Schweiz

«Es braucht griffige Kriterien»: Bund und Kantone tauschen sich über Grossveranstaltungen aus

Lukas Engelberger und Alain Berset informierten am Donnerstag über den Austausch.

Lukas Engelberger und Alain Berset informierten am Donnerstag über den Austausch.

Grossveranstaltungen mit mehr als 1000 Personen sind ab Oktober unter bestimmten Bedingungen wieder erlaubt. Bewilligungen können aber kurzfristig auch wieder entzogen werden.

(agl) Gesundheitsminister Alain Berset hat sich am Donnerstag zu einer ausserordentlichen Versammlung mit den Gesundheitsdirektorinnen und -Direktoren der Kantone getroffen. Sie tauschten sich ein erstes Mal über die Durchführung von Grossveranstaltungen ab Oktober aus. «Es braucht griffige Kriterien» sagte Lukas Engelberger, Präsident der Gesundheitsdirektorenkonferenz (GDK). Viele Veranstalter seien schweizweit aktiv, auch Sportveranstaltungen fänden im ganzen Land statt. Man wolle auf diese Weise auch Wettbewerbsverzerrungen verhindern.
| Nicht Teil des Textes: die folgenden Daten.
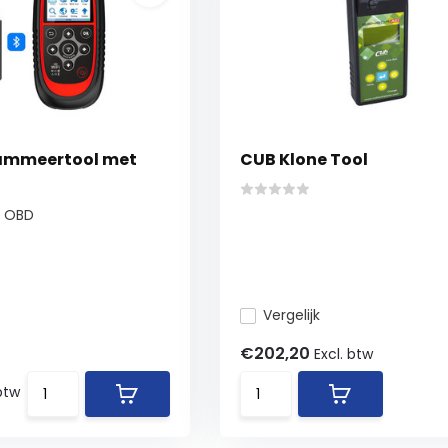
ammeertool met
CUB Klone Tool
r OBD
Vergelijk
€202,20
Excl. btw
 btw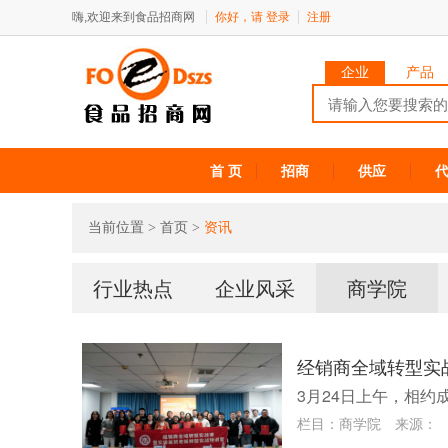
嗨,欢迎来到食品招商网
你好，请
登录
注册
企业
产品
首 页
招商
供应
当前位置 >
首页
>
资讯
行业热点
企业风采
商学院
经销商全域转型实
3月24日上午，相
栏目：
商学院
来源：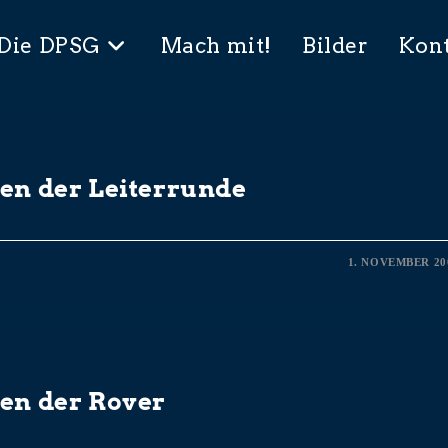
Die DPSG
Mach mit!
Bilder
Kon
ten der Leiterrunde
1. NOVEMBER 20
ten der Rover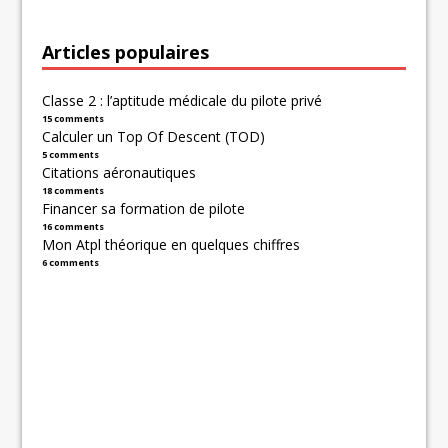
Articles populaires
Classe 2 : l’aptitude médicale du pilote privé
15 comments
Calculer un Top Of Descent (TOD)
5 comments
Citations aéronautiques
18 comments
Financer sa formation de pilote
16 comments
Mon Atpl théorique en quelques chiffres
6 comments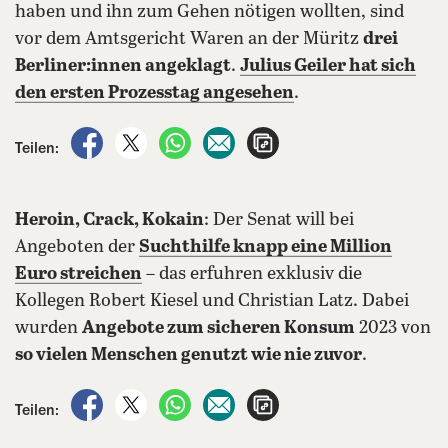
haben und ihn zum Gehen nötigen wollten, sind
vor dem Amtsgericht Waren an der Müritz
drei
Berliner:innen angeklagt
.
Julius Geiler hat sich
den ersten Prozesstag angesehen
.
auf Facebook teilen
auf X teilen
per WhatsApp teilen
per E-Mail teilen
Artikel aufrufen
Teilen:
Heroin, Crack, Kokain
: Der Senat will bei
Angeboten der
Suchthilfe knapp eine Million
Euro streichen
– das erfuhren exklusiv die
Kollegen Robert Kiesel und Christian Latz. Dabei
wurden
Angebote zum sicheren Konsum
2023 von
so vielen Menschen genutzt wie nie zuvor
.
auf Facebook teilen
auf X teilen
per WhatsApp teilen
per E-Mail teilen
Artikel aufrufen
Teilen: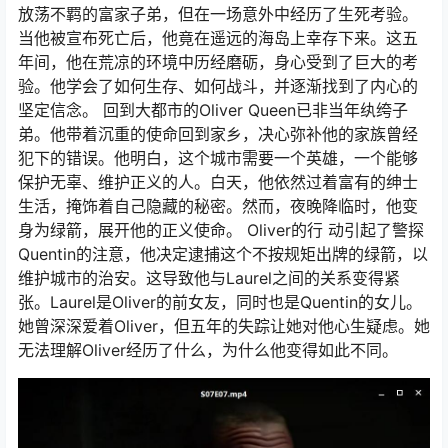
放荡不羁的富家子弟，但在一场意外中经历了生死考验。
当他被宣布死亡后，他竟在遥远的海岛上幸存下来。这五
年间，他在荒凉的环境中历经磨砺，身心受到了巨大的考
验。他学会了如何生存、如何战斗，并逐渐找到了内心的
坚定信念。 回到大都市的Oliver Queen已非当年纨绔子
弟。他带着沉重的使命回到家乡，决心弥补他的家族曾经
犯下的错误。他明白，这个城市需要一个英雄，一个能够
保护无辜、维护正义的人。白天，他依然过着富有的绅士
生活，掩饰着自己隐藏的秘密。然而，夜晚降临时，他变
身为绿箭，展开他的正义使命。 Oliver的行 动引起了警探
Quentin的注意，他决定逮捕这个不按规矩出牌的绿箭，以
维护城市的治安。这导致他与Laurel之间的关系变得紧
张。Laurel是Oliver的前女友，同时也是Quentin的女儿。
她曾深深爱着Oliver，但五年的失踪让她对他心生疑虑。她
无法理解Oliver经历了什么，为什么他变得如此不同。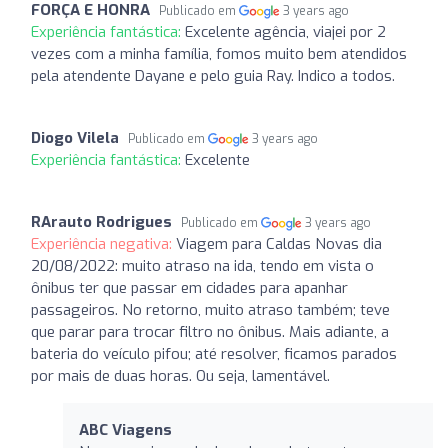
FORÇA E HONRA
Publicado em
3 years ago
Experiência fantástica:
Excelente agência, viajei por 2
vezes com a minha família, fomos muito bem atendidos
pela atendente Dayane e pelo guia Ray. Indico a todos.
Diogo Vilela
Publicado em
3 years ago
Experiência fantástica:
Excelente
RArauto Rodrigues
Publicado em
3 years ago
Experiência negativa:
Viagem para Caldas Novas dia
20/08/2022: muito atraso na ida, tendo em vista o
ônibus ter que passar em cidades para apanhar
passageiros. No retorno, muito atraso também; teve
que parar para trocar filtro no ônibus. Mais adiante, a
bateria do veículo pifou; até resolver, ficamos parados
por mais de duas horas. Ou seja, lamentável.
ABC Viagens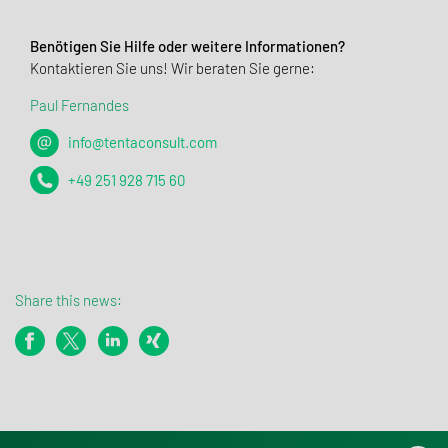
Benötigen Sie Hilfe oder weitere Informationen?
Kontaktieren Sie uns! Wir beraten Sie gerne:
Paul Fernandes
info@tentaconsult.com
+49 251 928 715 60
Share this news: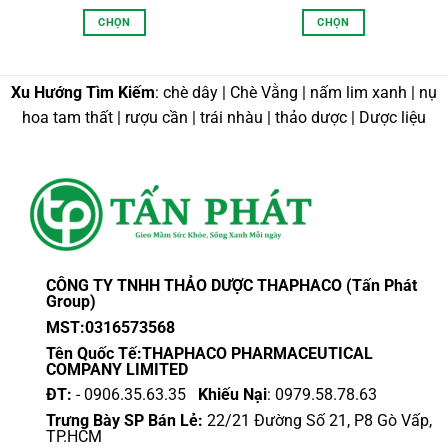
:
giá:
giá:
từ
từ
CHỌN
CHỌN
,000 VND
74,000 VND
20,0
n
đến
đến
Sản
Sản
0,000 VND
500,000 VND
120,
phẩm
phẩm
này
này
Xu Hướng Tìm Kiếm
: chè dây | Chè Vằng | nấm lim xanh | nụ
có
có
hoa tam thất | rượu cần | trái nhàu | thảo dược | Dược liệu
nhiều
nhiều
biến
biến
thể.
thể.
Các
Các
tùy
tùy
chọn
chọn
có
có
thể
thể
CÔNG TY TNHH THẢO DƯỢC THAPHACO (Tấn Phát
được
được
Group)
chọn
chọn
MST:0316573568
trên
trên
Tên Quốc Tế:THAPHACO PHARMACEUTICAL
trang
trang
COMPANY LIMITED
sản
sản
ĐT:
- 0906.35.63.35
Khiếu Nại
: 0979.58.78.63
phẩm
phẩm
Trưng Bày SP Bán Lẻ:
22/21 Đường Số 21, P8 Gò Vấp,
TP.HCM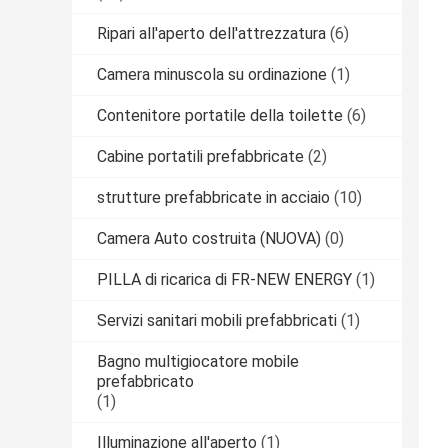
Ripari all'aperto dell'attrezzatura
(6)
Camera minuscola su ordinazione
(1)
Contenitore portatile della toilette
(6)
Cabine portatili prefabbricate
(2)
strutture prefabbricate in acciaio
(10)
Camera Auto costruita (NUOVA)
(0)
PILLA di ricarica di FR-NEW ENERGY
(1)
Servizi sanitari mobili prefabbricati
(1)
Bagno multigiocatore mobile
prefabbricato
(1)
Illuminazione all'aperto
(1)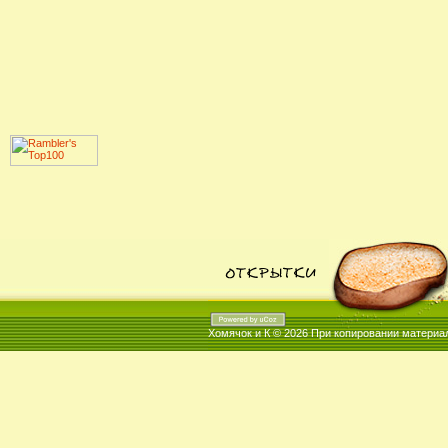
Хомячок и К © 2026
При копировании материал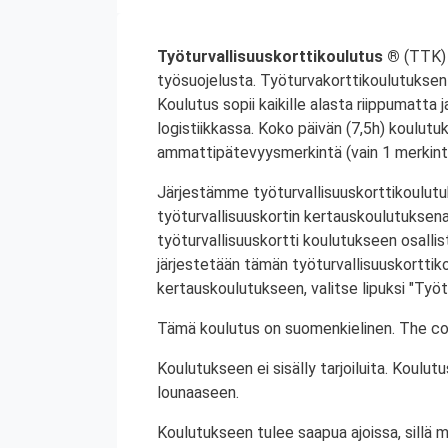
Työturvallisuuskorttikoulutus ®
(TTK) 
työsuojelusta. Työturvakorttikoulutuksen 
Koulutus sopii kaikille alasta riippumatta j
logistiikkassa. Koko päivän (7,5h) koulutu
ammattipätevyysmerkintä (vain 1 merkintä
Järjestämme työturvallisuuskorttikoulutuk
työturvallisuuskortin kertauskoulutuksena
työturvallisuuskortti koulutukseen osalli
järjestetään tämän työturvallisuuskorttiko
kertauskoulutukseen, valitse lipuksi "Työt
Tämä koulutus on suomenkielinen. The cou
Koulutukseen ei sisälly tarjoiluita. Koul
lounaaseen.
Koulutukseen tulee saapua ajoissa, sillä 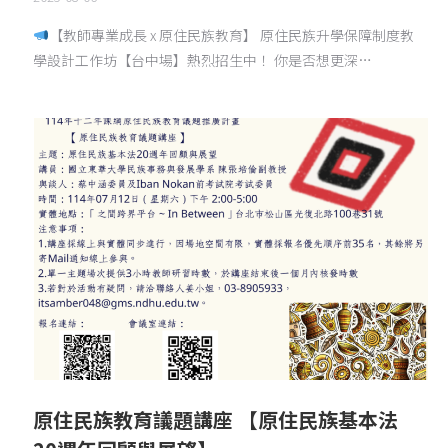
【教師專業成長 x 原住民族教育】 原住民族升學保障制度教
學設計工作坊【台中場】熱烈招生中！ 你是否想更深…
原住民族教育議題講座 【原住民族基本法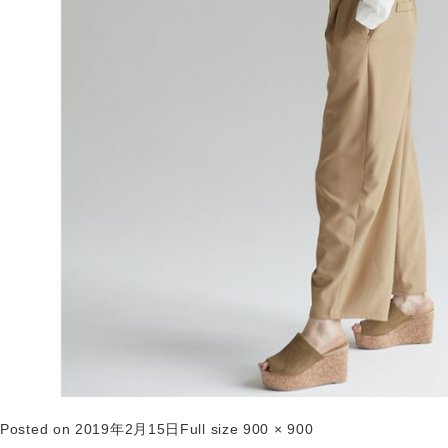
Posted on
2019年2月15日
Full size
900 × 900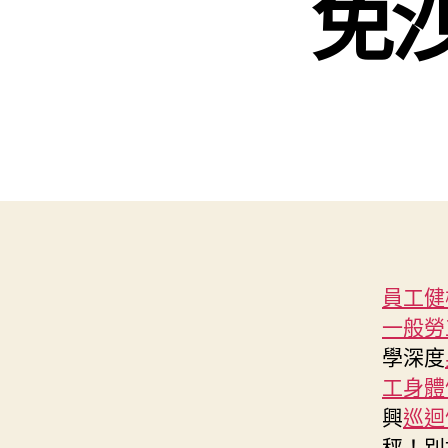
免
員工健
一般勞
學深度
工身體
興
巡迴
秤！別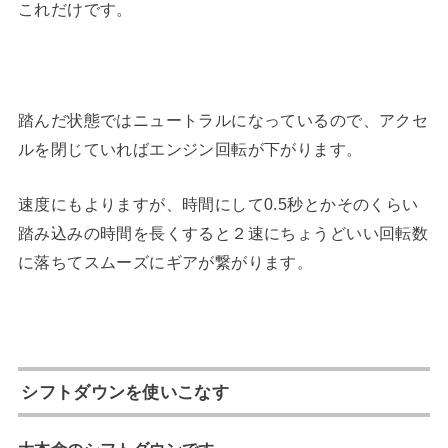
これだけです。
踏んだ状態ではニュートラルになっているので、アクセ
ルを閉じていればエンジン回転が下がります。
速度にもよりますが、時間にして0.5秒とかそのくらい
踏み込みの時間を長くすると２速にちょうどいい回転数
に落ちてスムーズにギアが繋がります。
シフトダウンを使いこなす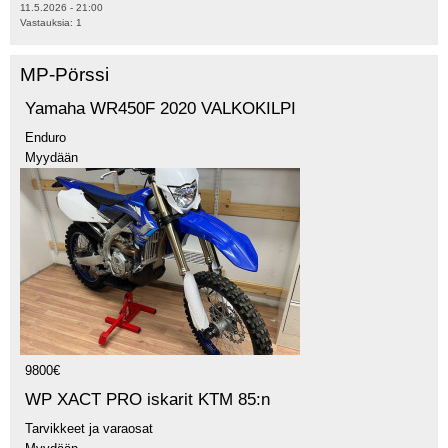
11.5.2026 - 21:00
Vastauksia:
1
MP-Pörssi
Yamaha WR450F 2020 VALKOKILPI
Enduro
Myydään
9800€
WP XACT PRO iskarit KTM 85:n
Tarvikkeet ja varaosat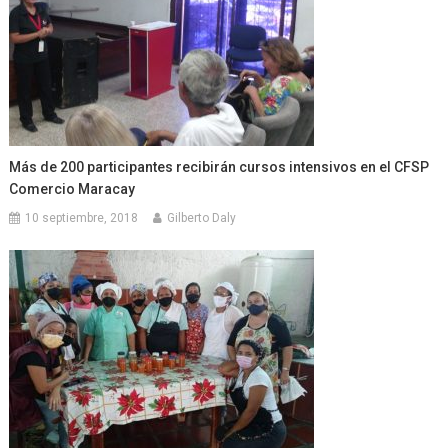
Más de 200 participantes recibirán cursos intensivos en el CFSP
Comercio Maracay
10 septiembre, 2018
Gilberto Daly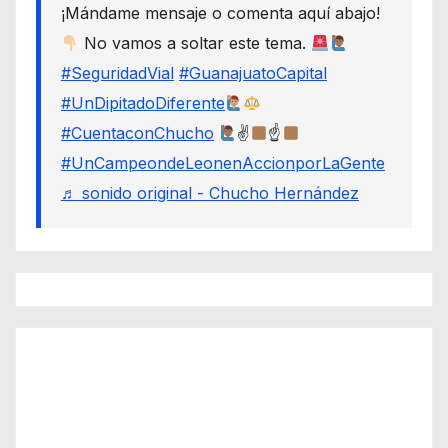
¡Mándame mensaje o comenta aquí abajo!
No vamos a soltar este tema.
#SeguridadVial
#GuanajuatoCapital
#UnDipitadoDiferente
#CuentaconChucho
✌
☝
#UnCampeondeLeonenAccionporLaGente
♬ sonido original - Chucho Hernández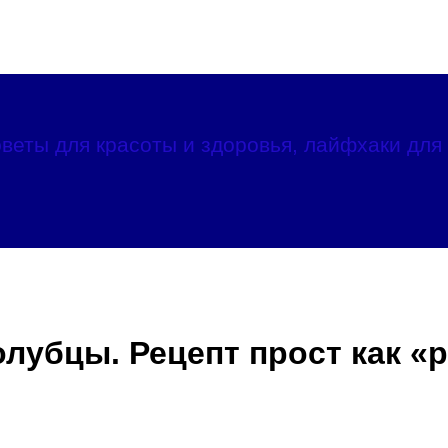
веты для красоты и здоровья, лайфхаки для 
лубцы. Рецепт прост как «р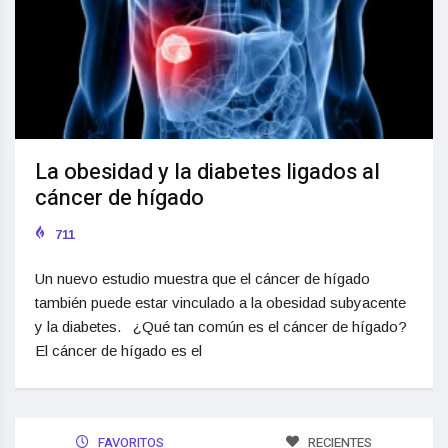
La obesidad y la diabetes ligados al
cáncer de hígado
711
Un nuevo estudio muestra que el cáncer de hígado
también puede estar vinculado a la obesidad subyacente
y la diabetes. ¿Qué tan común es el cáncer de hígado?
El cáncer de hígado es el
FAVORITOS
RECIENTES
«Gleichzeitig müssen wir aber flexibel bleiben», sagte Bundesrat Alain Berset. Die Planbarkeit bleibe in der aktuellen Situation unsicher und Bewilligungen für Veranstaltungen könnten auch kurzfristig wieder entzogen werden. Dies ohne Entschädigung, ergänzte Engelberger. «Veranstalter sind Unternehmer und tragen in einem solchen Fall das Risiko», so der GDK-Präsident.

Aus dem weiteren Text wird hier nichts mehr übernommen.